Appellants rely also on that part of the act of February 8, 1887, as the sixth section -thereof is amended by the act of May 8, 1906 (34 Stat. 183 [Comp. St. § 4203]), reading:

“Provided, that the Secretary of the Interior may, in his discretion, and he is hereby authorized, whenever he shall be Satisfied that any Indian allot-tee is competent and capable of managing his or her aifairs at any time to cause to be issued to such allottee a patent in fee simple, and, thereafter all restrictions as to sale, incumbrance, or taxation of said land shall be removed * * * ”

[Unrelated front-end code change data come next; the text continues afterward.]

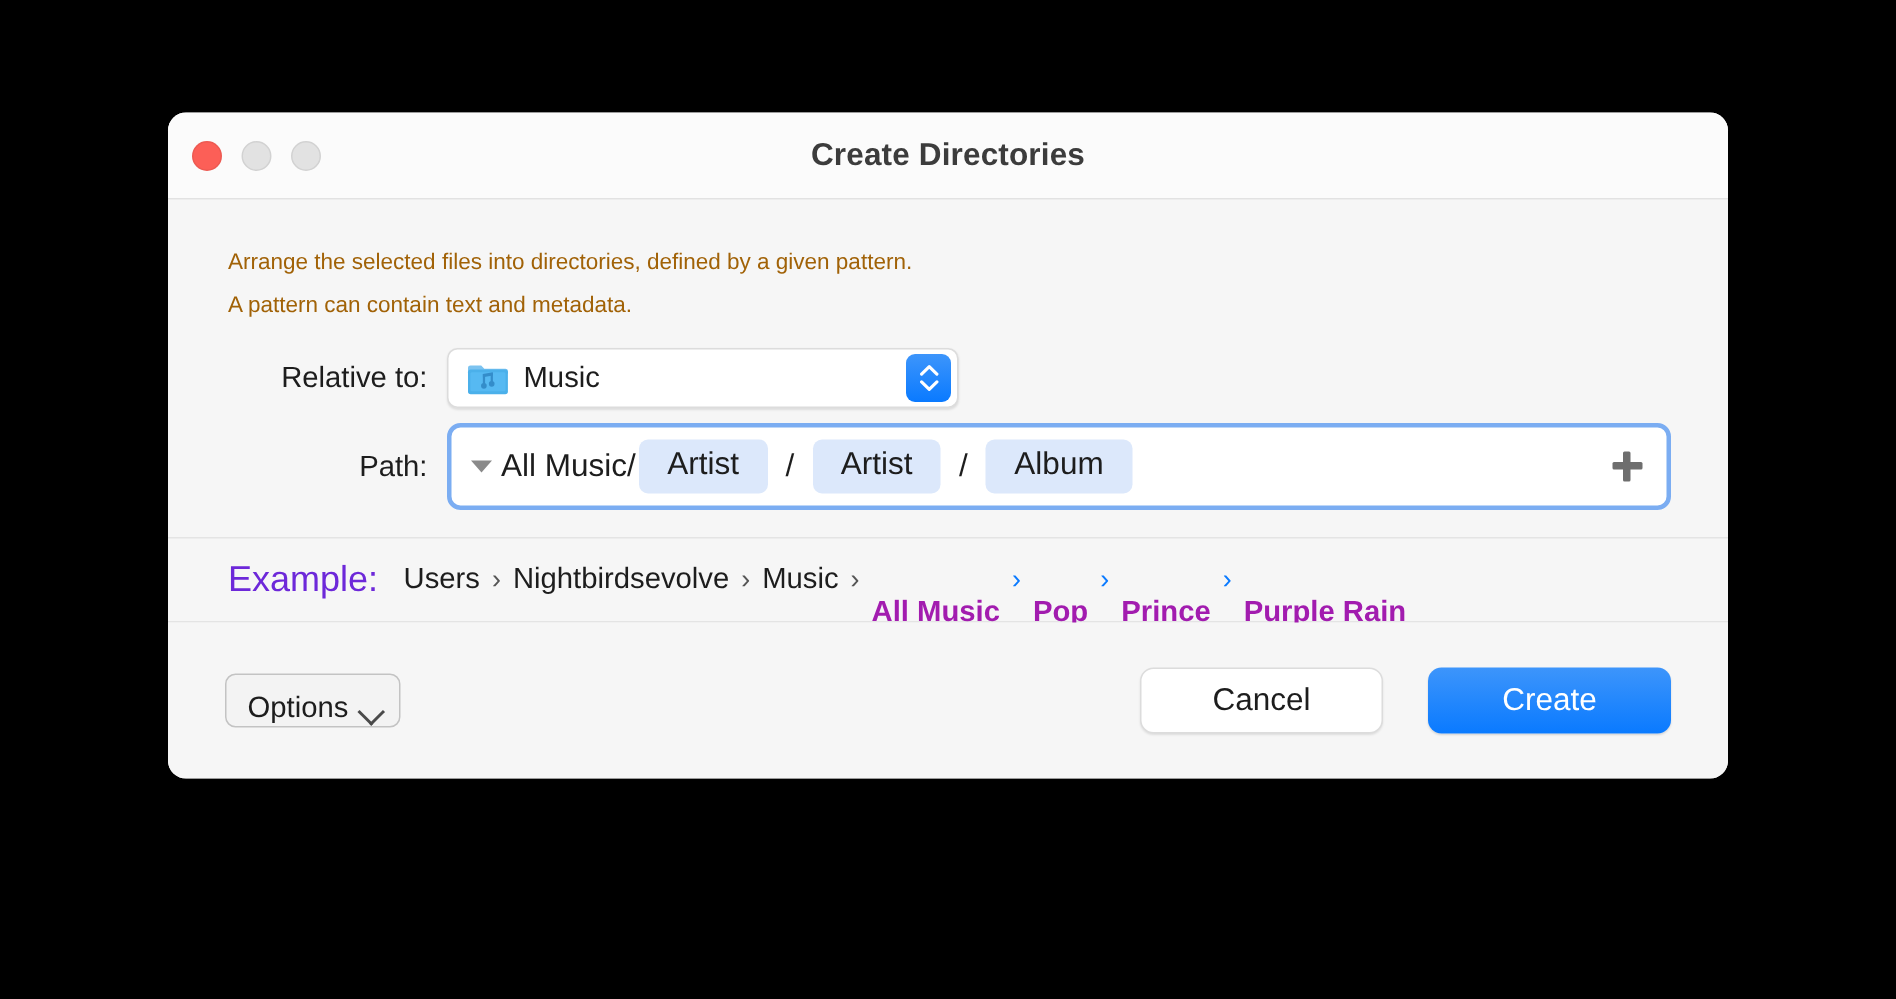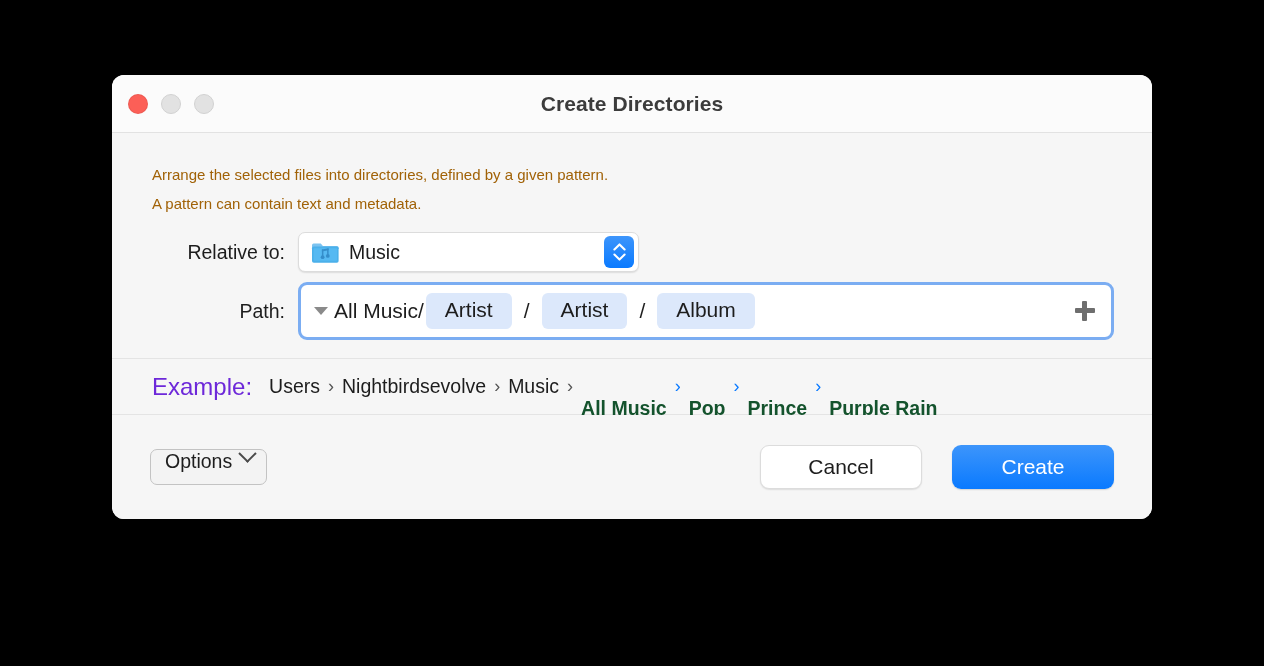--- a/index.html
+++ b/index.html
@@ -241,7 +241,7 @@
     white-space: nowrap;
   }
   .crumb.highlight {
-    color: #14532d;
+    color: #a21caf;
     font-weight: bold;
     margin-top: 44px;
   }

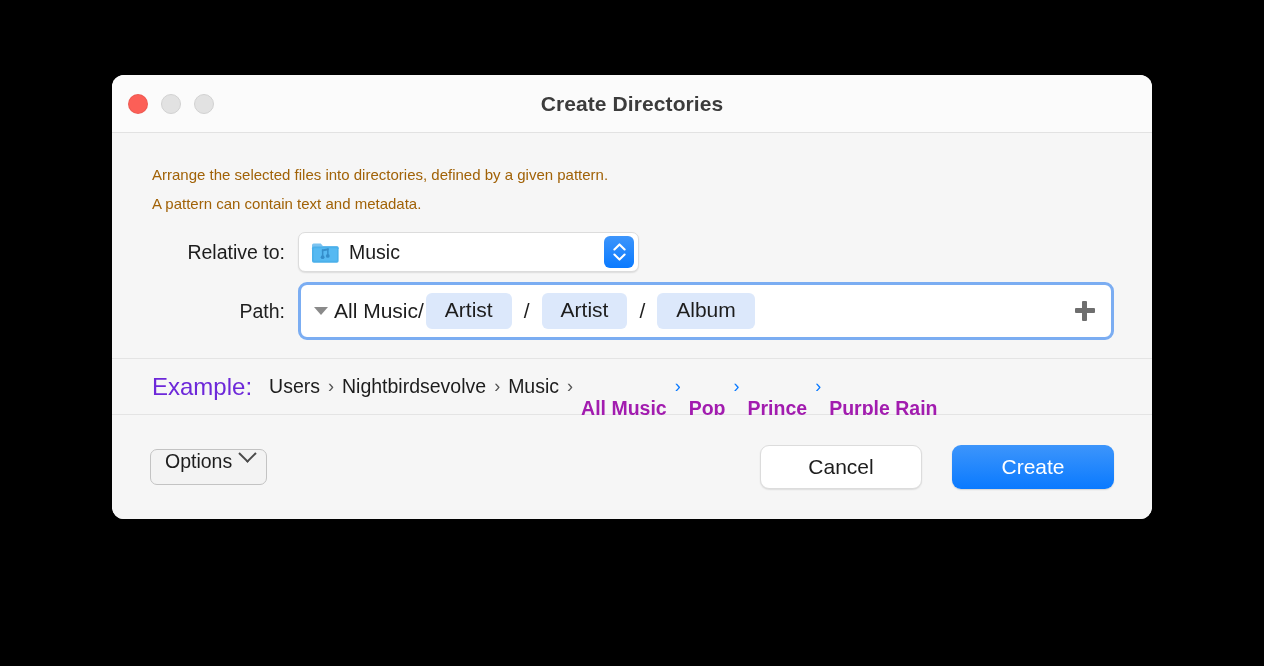--- a/index.html
+++ b/index.html
@@ -268,7 +268,7 @@
     border-radius: 7px;
     background: #f3f3f3;
     display: flex;
-    align-items: flex-start;
+    align-items: flex-end;
     padding: 0 12px 0 14px;
     font-size: 19.5px;
     color: #1d1d1d;

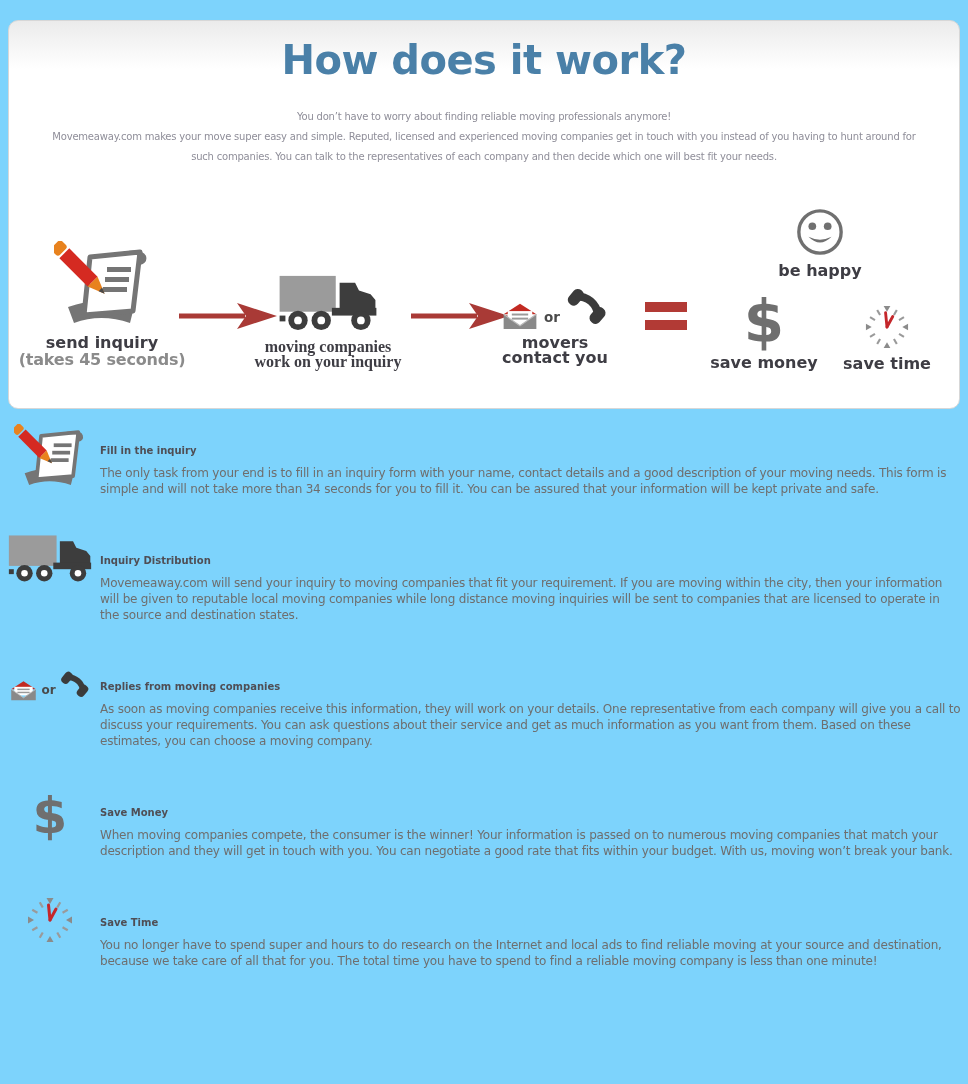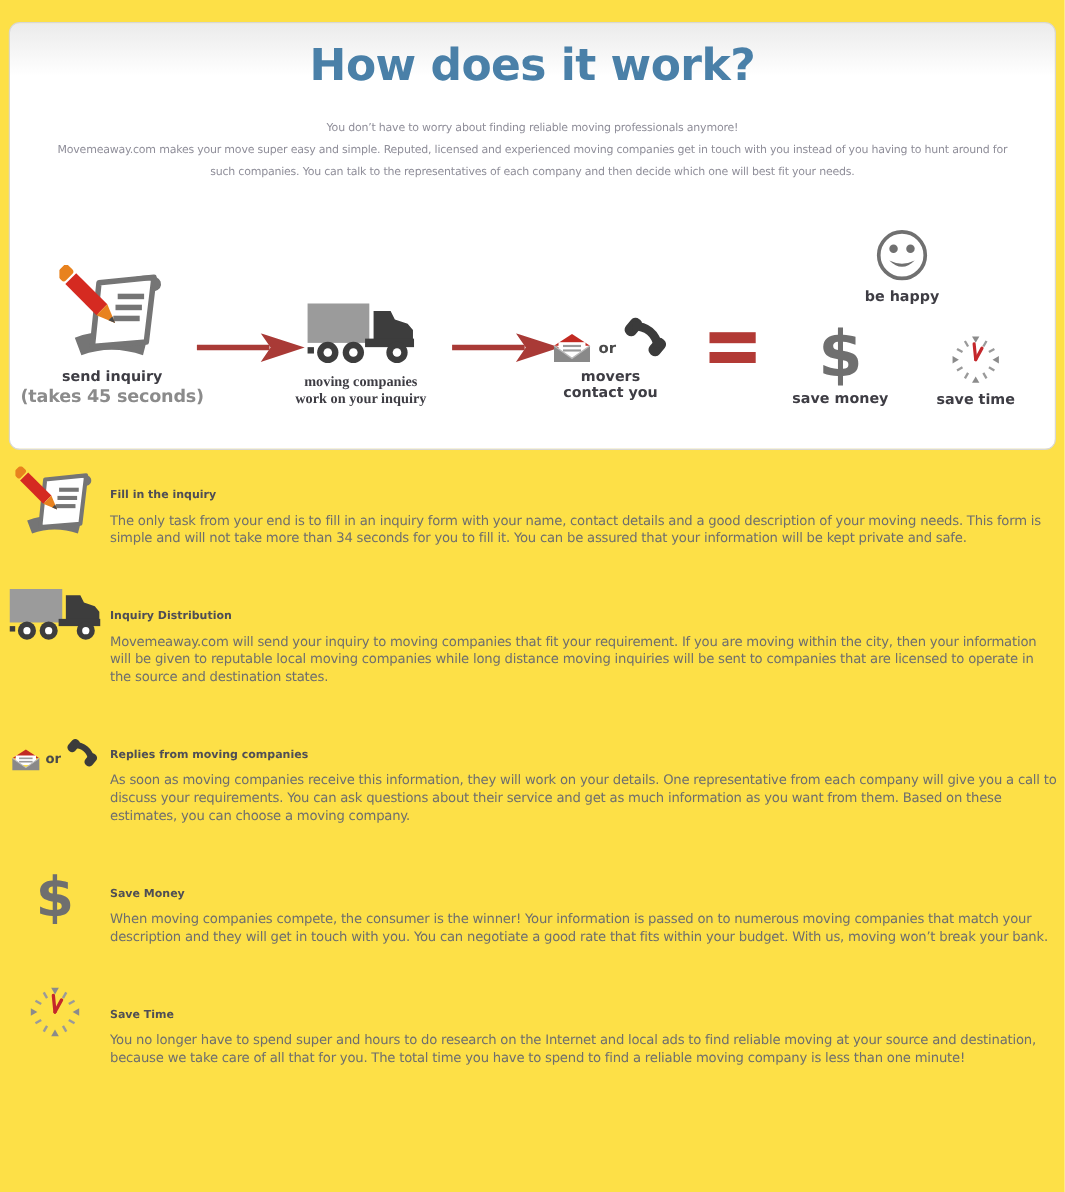--- a/index.html
+++ b/index.html
@@ -5,7 +5,7 @@
   * { margin:0; padding:0; box-sizing:border-box; }
   html,body { background:#ffffff; }
   body { width:968px; font-family:"DejaVu Sans", sans-serif; }
-  .page { position:relative; width:968px; height:1084px; background:#fde047; overflow:hidden; }
+  .page { position:relative; width:968px; height:1084px; background:#7dd3fc; overflow:hidden; }
 
   
   .card {

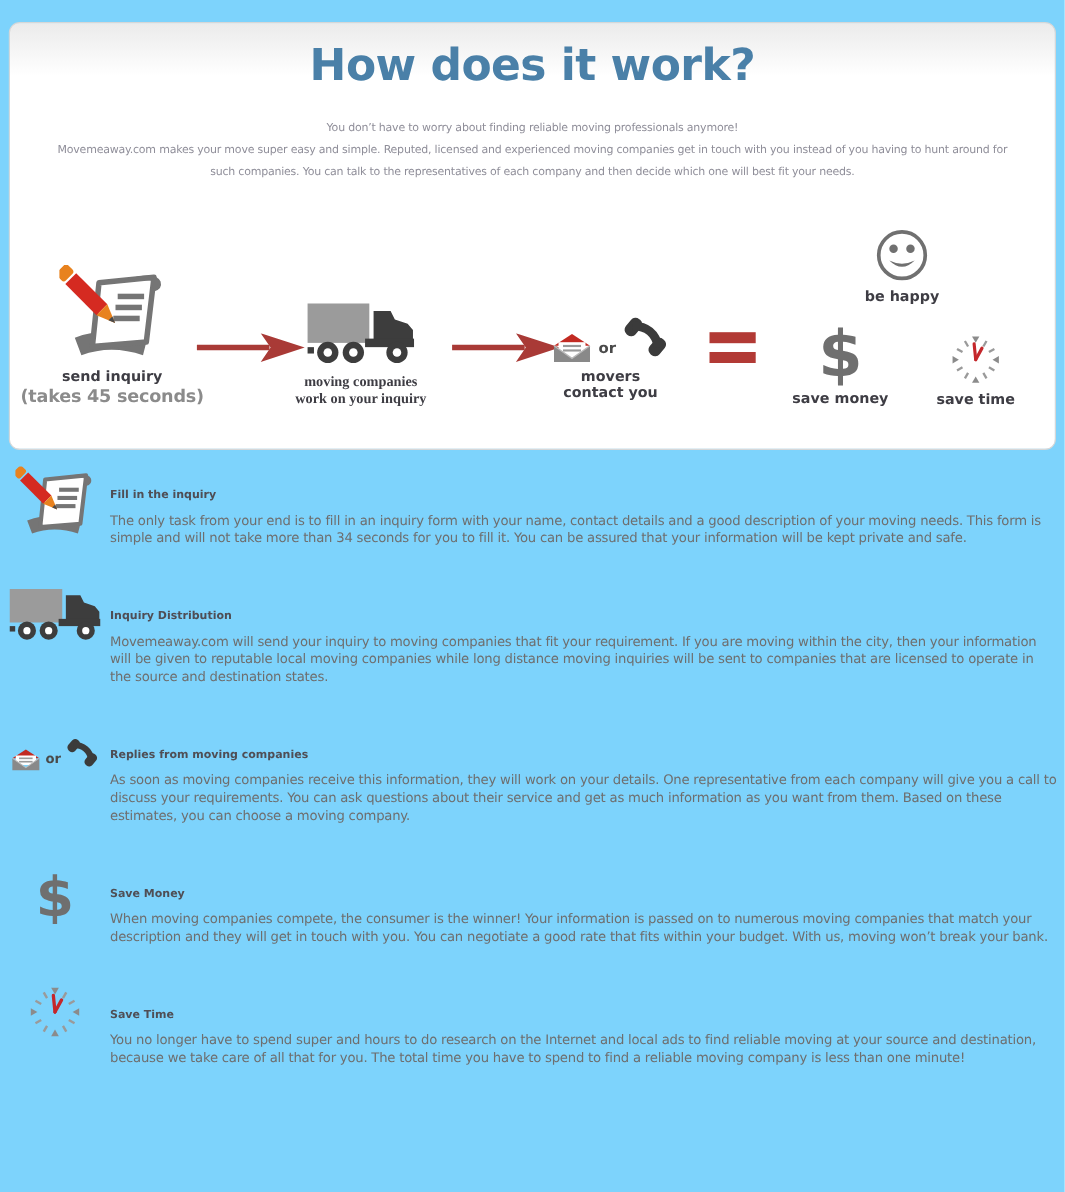--- a/index.html
+++ b/index.html
@@ -25,7 +25,7 @@
   
   .flow { position:absolute; left:0; top:180px; width:950px; height:200px; }
   .flow .abs { position:absolute; text-align:center; }
-  .flow-label { font-size:13px; font-weight:bold; color:#3e3d44; white-space:pre-line; line-height:15px; }
+  .flow-label { font-size:16px; font-weight:bold; color:#3e3d44; white-space:pre-line; line-height:15px; }
   .flow-sublabel { font-size:16px; color:#8b8b8b; letter-spacing:-0.2px;font-weight:bold; }
   .icons-row { display:flex; justify-content:center; align-items:flex-end; gap:6px; height:52px; }
   .or-label { font-size:13.5px; font-weight:bold; color:#4a4a4a; padding-bottom:6px; }

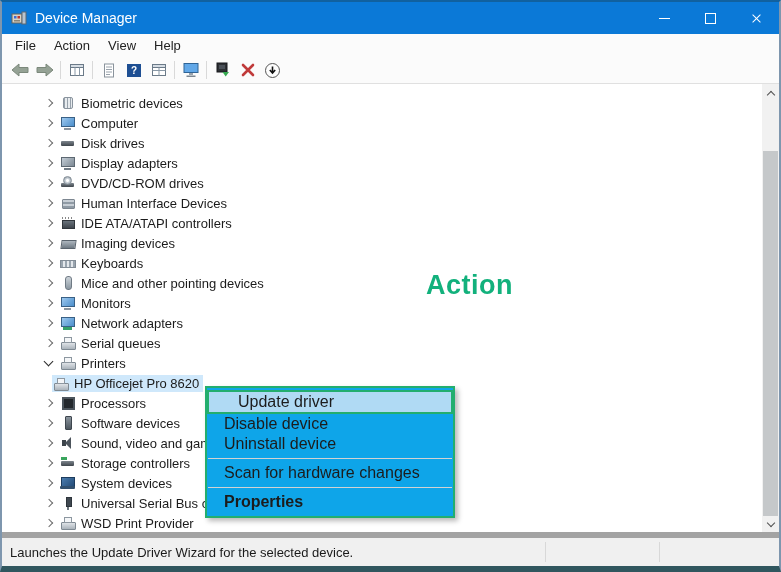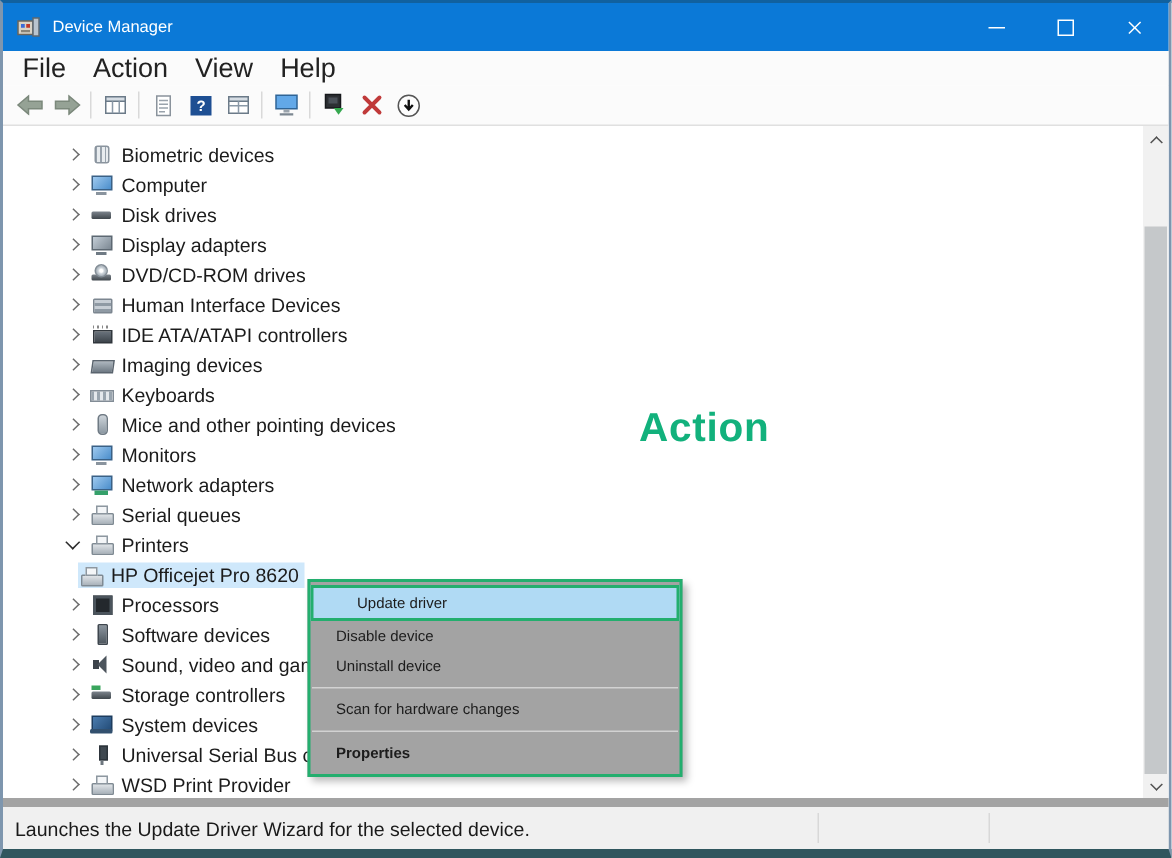--- a/index.html
+++ b/index.html
@@ -13,7 +13,7 @@
   
   .titlebar{height:32px;background:#0b79d7;display:flex;align-items:center;color:#fff;flex:none}
   .appicon{margin-left:9px;flex:none;display:flex}
-  .title{font-size:11px;margin-left:8px}
+  .title{font-size:14px;margin-left:8px}
   .controls{margin-left:auto;display:flex;height:100%}
   .wbtn{width:46px;display:flex;align-items:center;justify-content:center;cursor:default}
   .glyph-min{width:11px;height:1px;background:#fff}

—and also on subsequent acts (35 Stat. 444 ; 36 Stat. 855; 37 Stat. 678) which extend the power of the Secretary to determine the heirs of deceased allottees, and provide that, if he is satisfied of their ability to manage their own affairs, he may cause patents in fee simple to be issued to them for their inherited interest. The contention, as we understand it, is that, if the Secretary, acting under these statutes, removes the restriction as to any allotment or an inherited interest therein, such action on his part operates to remove restrictions on other tracts in which the Indian may be interested. But the effect of this contention is to make the restriction against alienation personal to the Indian, whereas the uniform ruling is that it attaches to and runs with *957the land. In U. S. v. Noble, 237 U. S. 74, it is said, at page 80, 35 Sup. Ct. 532, 59 L. Ed. 844, that the restriction binds the land for the time stated. See, also, Bowling v. U. S., 233 U. S. 528, 34 Sup. Ct. 659, 58 L. Ed. 1080; Id., 191 Fed. 19, 111 C. C. A. 561; Goodrum v. Buffalo, 162 Fed. 817, 89 C. C. A. 525. Furthermore, the facts as we obtain them from the record do not show a removal of restrictions, as claimed, in behalf of any Indian other than those that have been heretofore named and whose conveyances we held to be valid under the act of June 21, 1906, as above stated.

Reversed, with directions to modify the decrees in accordance with this opinion.